──────── Text block

Visiting Lord's Bridge
Nov. 5th, 2017 02:23 pm![[personal profile]](https://www.dreamwidth.org/img/silk/identity/user.png){kind=small}
vla22Cut because this is quite long.
As part of my PhD induction, I got to go to Lord's Bridge with a bunch of other first year students, to give us a sense of the history (and present) of the Astrophysics group. I've visited before, around 3.5 years ago, but I didn't have a camera last time; plus I wanted to see some of the things that have gone up at Lord's Bridge since I was last there.
This "history" I'm referring to is the history of the Cambridge Astrophysics group. I owe a lot of the information in this blog post to Malcolm Longair, Richard Hills, and Pete Doherty (Chief Technician). The Astrophysics group grew up after the Second World War, using the radar technologies and computing technologies developed during the war to do some new science with them. (Sometimes this was very literal - the group reused the Würzburg dishes that were captured during the war.) They started off using a rifle range not far from the old Cavendish lab in the city centre.

────────────────

# Aim A
Copy the passage of the Lord's Bridge post word for word, beginning at the words "As part of my" and stopping after "was last there.".
# Aim B
List every person the Lord's Bridge post credits for the information in it.

──────── Extracted information

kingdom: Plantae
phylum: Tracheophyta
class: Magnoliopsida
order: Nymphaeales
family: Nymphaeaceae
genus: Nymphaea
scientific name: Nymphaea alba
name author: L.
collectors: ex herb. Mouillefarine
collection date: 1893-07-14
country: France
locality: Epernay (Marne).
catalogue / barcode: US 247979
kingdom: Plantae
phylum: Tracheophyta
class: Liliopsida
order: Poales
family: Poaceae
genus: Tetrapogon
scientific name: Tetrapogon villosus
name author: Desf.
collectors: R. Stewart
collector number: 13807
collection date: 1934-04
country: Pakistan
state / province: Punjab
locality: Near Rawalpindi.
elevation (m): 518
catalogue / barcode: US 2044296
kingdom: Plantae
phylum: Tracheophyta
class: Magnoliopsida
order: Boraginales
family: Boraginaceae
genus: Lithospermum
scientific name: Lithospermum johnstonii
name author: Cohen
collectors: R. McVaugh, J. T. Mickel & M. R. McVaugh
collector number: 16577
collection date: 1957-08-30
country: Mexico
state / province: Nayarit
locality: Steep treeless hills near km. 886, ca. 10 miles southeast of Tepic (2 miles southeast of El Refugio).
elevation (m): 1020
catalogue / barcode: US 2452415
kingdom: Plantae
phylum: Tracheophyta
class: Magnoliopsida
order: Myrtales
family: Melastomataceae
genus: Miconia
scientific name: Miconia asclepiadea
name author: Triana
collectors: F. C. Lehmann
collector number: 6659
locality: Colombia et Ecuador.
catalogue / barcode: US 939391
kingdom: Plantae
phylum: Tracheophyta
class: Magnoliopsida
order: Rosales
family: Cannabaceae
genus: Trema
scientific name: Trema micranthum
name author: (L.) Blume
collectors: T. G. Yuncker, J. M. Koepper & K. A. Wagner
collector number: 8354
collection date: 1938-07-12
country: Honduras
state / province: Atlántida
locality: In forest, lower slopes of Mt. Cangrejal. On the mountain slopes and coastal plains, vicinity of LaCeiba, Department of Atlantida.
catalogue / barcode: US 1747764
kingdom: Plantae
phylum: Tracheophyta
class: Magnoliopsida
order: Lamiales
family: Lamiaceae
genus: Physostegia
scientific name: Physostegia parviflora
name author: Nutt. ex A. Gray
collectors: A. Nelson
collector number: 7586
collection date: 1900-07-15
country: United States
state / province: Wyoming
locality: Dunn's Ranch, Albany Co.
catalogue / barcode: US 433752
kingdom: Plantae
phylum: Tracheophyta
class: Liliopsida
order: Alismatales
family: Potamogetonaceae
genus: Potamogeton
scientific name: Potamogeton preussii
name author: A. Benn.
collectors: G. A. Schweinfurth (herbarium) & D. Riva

────────────────

# Task output A
As part of my PhD induction, I got to go to Lord's Bridge with a bunch of other first year students, to give us a sense of the history (and present) of the Astrophysics group. I've visited before, around 3.5 years ago, but I didn't have a camera last time; plus I wanted to see some of the things that have gone up at Lord's Bridge since I was last there.

# Task output B
Malcolm Longair
Richard Hills
Pete Doherty (Chief Technician)